Thursday 1 October 2009

Book Review: Benjamin Graham on Investing, ed. by Rodney Klein, commentary by David Darst


Job ad ... Value Investor: must be highly skilled in dissecting financial statements, especially reading between the lines and uncovering what management may be deliberately or unwittingly concealing; must have great patience and diligence in calculating and estimating data; must be able to separate wheat data from chaff data; must combine internal financial data with external market psychology and national or global economic forces; must have the courage and confidence in one's conclusions to go against the flow of popular and/or professional market opinion or prices; must have the judgement to know when to hold 'em or fold 'em.

Those are some of the thoughts coming to my mind while reading this collection of original writings by the seminal value investor Benjamin Graham. We can see how the master thinks and assembles data into a cohesive analysis. The big question for the individual investor - could I do the same?

Graham speaks for himself in the book through the articles. I wish the editor Klein and commentator Darst had done more to enhance their teaching value by drilling into Graham's analysis, as for example, Jason Zweig does in the Graham classic The Intelligent Investor. For instance, in this day of information overload, it easy to get swamped by irrelevant or misleading details. Could Klein/Darst not have reconstructed the moment in time to say what Graham left aside, or even better to say what he missed? I was asking myself, "so no one is perfect, how good were Graham's analyses in retrospect?" After all, one feature of good investing is to learn from one's mistakes.
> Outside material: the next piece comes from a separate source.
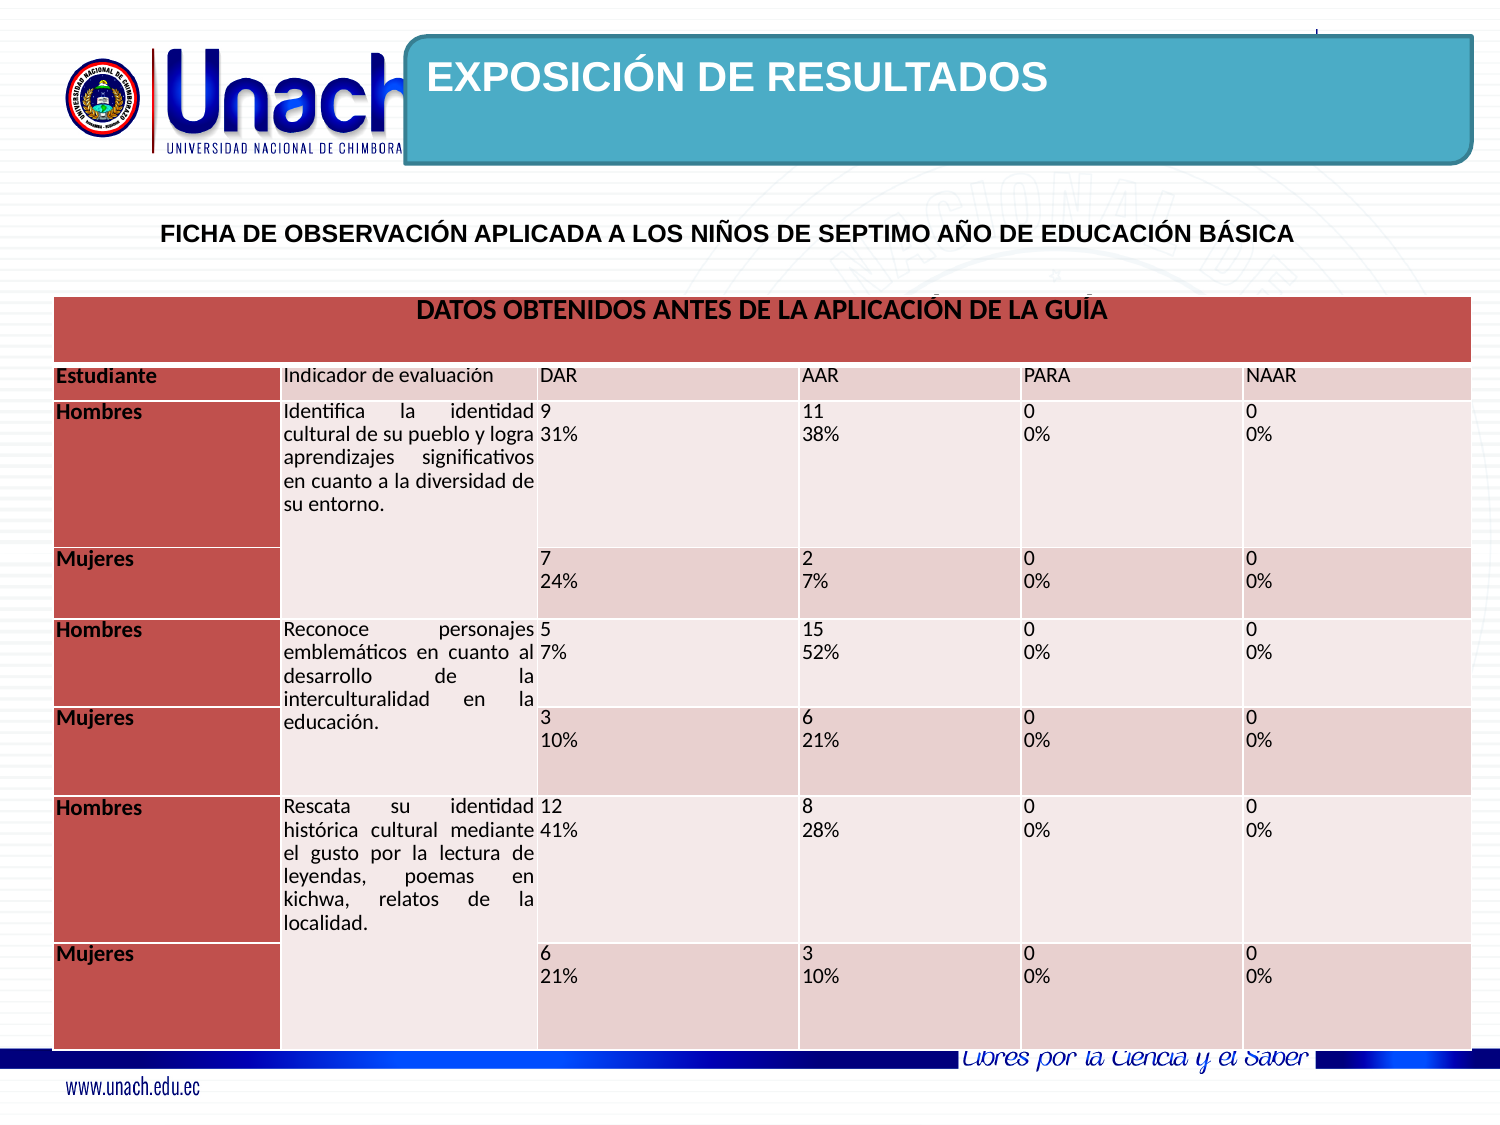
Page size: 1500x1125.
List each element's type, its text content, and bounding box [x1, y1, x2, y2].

Further to that line of thought, I made a small effort to delve into one article, that comparing American Agricultural Chemical (AGR) and Virginia-Carolina Chemical (VC). In the book, Graham says VC is the better buy. Was he right? There's not much to be found through Google for those companies, neither of which exists today (more on that in a minute). From what I did find, Graham was correct, sort of. As of Graham's writing around September 1918, AGR's common share price was $100 and VC's $53. A scant four years later at the end of 1922, their prices were: AGR $32, down 68% and VC $25, down 53%. The Dow Jones Index had moved up from the low 80s to the mid 90s. VC was thus better than AGR in a relative sense but neither was good in an absolute sense. What was Graham's mistake? This, I believe: "... the particular strength of both companies lies in the benefits they will experience from the return of peace. (p.70) ... They have more to hope and less to fear from the future than perhaps any other industry (p.73) ..." In fact, the US suffered a severe postwar recession during 1920 and 1921, not a peace bonus. As fine as was Graham's backward looking analysis, he got the forecasting bit wrong it seems. I did not trace AGR's and VC's history to know whether Graham's conclusion would have made money at any point - that's what Klein and Darst should have done, instead of waxing lyrical about the Aeneid. (It's a bit over the top to say that Graham's writings, well crafted as they are, rank on the same level.)
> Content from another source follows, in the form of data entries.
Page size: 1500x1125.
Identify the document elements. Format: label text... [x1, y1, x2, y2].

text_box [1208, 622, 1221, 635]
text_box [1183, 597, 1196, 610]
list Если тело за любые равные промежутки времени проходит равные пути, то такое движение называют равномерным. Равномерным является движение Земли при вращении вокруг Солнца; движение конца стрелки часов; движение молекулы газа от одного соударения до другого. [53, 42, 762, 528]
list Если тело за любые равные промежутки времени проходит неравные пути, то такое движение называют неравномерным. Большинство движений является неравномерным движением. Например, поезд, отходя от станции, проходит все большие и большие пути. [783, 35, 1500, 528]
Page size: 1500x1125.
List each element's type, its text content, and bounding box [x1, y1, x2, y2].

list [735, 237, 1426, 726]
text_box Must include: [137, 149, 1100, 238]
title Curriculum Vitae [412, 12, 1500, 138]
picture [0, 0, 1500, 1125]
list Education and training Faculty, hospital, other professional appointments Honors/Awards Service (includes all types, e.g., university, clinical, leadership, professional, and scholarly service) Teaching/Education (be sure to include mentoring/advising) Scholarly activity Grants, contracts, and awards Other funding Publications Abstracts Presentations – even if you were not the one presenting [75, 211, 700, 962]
As for disappearing companies, it is remarkable how few of those mentioned in the book exist today. Capitalism sees companies rise and fall quickly. The mighty of yesterday are gone today. To some degree the foundation of value investing is that the future will be like the past and/or present for a company, e.g. when we buy companies with a record of steady dividend growth, we assume that will continue. For those who don't pretend to know, there's passive index investing.

As a result, this book has no direct investing value relative to today's markets and companies. It is of some pedagogical value for value aficionados, since it is always worthwhile reading the original of any sector's leading mind, like Graham is acknowledged to be.